YETA Modeli Sanayide Rekabet Gücünü Artırıyor
SHURA Enerji Dönüşümü Merkezi Direktörü Alkım Bağ Güllü, yenilenebilir enerji tedarik anlaşmalarının (YETA) sanayide rekabet gücünü artırdığını, ihracatta firmalara maliyet avantajı sağladığını ve yatırımcılar için finansmana erişimi kolaylaştırdığını vurguladı.
Anahtar Noktalar
- 🌍 2008’den bu yana dünya genelinde 198 GW’lık rüzgar ve güneş enerjisi temelli YETA imzalandı.
- 📈 2023’te açıklanan anlaşmaların 20,9 GW’ı Amerika’da, 15,4 GW’ı Avrupa’da gerçekleşti.
- ⚡ Türkiye’nin 2053 net sıfır hedefi için YETA, kamu desteklerine alternatif piyasa temelli mekanizma olarak kritik rol oynuyor.
- 💰 Uzun vadeli sabit fiyat yapısı, yatırımcılar için finansman kolaylığı sağlıyor.
- 🌱 Sanayicilere karbon ayak izi azaltımı ve sürdürülebilirlik sertifikasyonlarında avantaj kazandırıyor.
YETA’nın Sağladığı Avantajlar
🎯 Sanayi İçin
- Uzun vadeli maliyet öngörülebilirliği sunar.
- İhracatta rekabet gücü sağlar (özellikle karbon ayak izi raporlamasında).
- Karbon vergilerine karşı koruma sağlar.
💡 Yatırımcılar İçin
- Uzun vadeli sabit fiyatlı anlaşmalar sayesinde finansmana erişim kolaylaşır.

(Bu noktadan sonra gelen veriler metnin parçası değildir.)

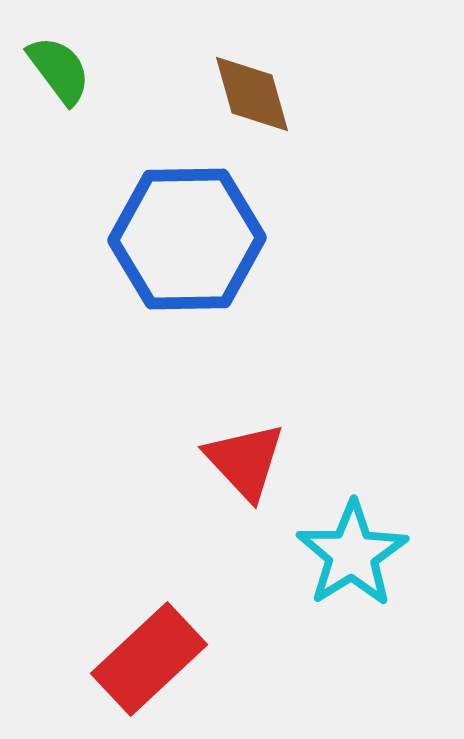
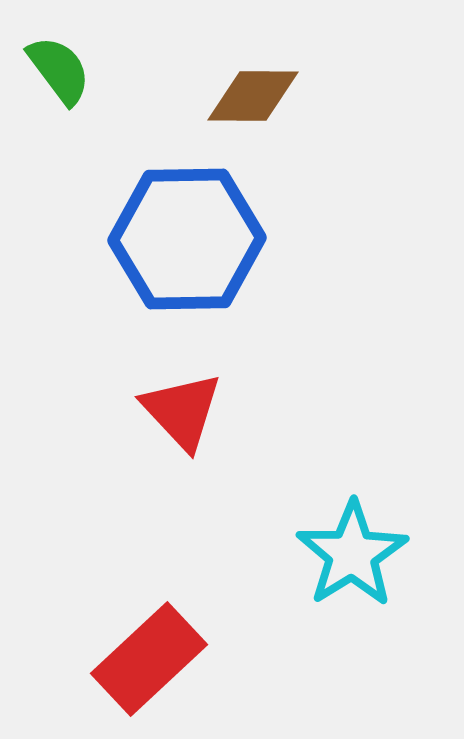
brown diamond: moved 1 px right, 2 px down; rotated 74 degrees counterclockwise
red triangle: moved 63 px left, 50 px up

- Bankalar ve finans kurumları için riskleri azaltır.
🌍 Enerji Dönüşümü İçin
- Kamu bütçesine yük getirmeden yeni kapasite yatırımlarına olanak verir.
- Arz güvenliğini artırır, enerji ithalatını azaltır.
- Enterkonneksiyon hatlarıyla bölgesel enerji ticaretini canlandırır.
Türkiye İçin Önemi
Güllü, Türkiye’nin 220 GW güneş ve 140 GW rüzgar potansiyeline sahip olduğunu hatırlatarak, bu potansiyelin devreye alınabilmesi için:
- 📌 YETA benzeri piyasa temelli modellerin yaygınlaştırılması,
- 📌 Düzenleyici eksikliklerin giderilmesi,
- 📌 Kur riskine karşı garanti mekanizmalarının geliştirilmesi gerektiğini söyledi.
Sonuç
YETA, hem sanayiciler için maliyet istikrarı ve sürdürülebilirlik, hem de yatırımcılar için düşük risk ve finansmana erişim kolaylığı sağlayarak Türkiye’nin 2053 net sıfır yolculuğunda stratejik bir rol oynuyor.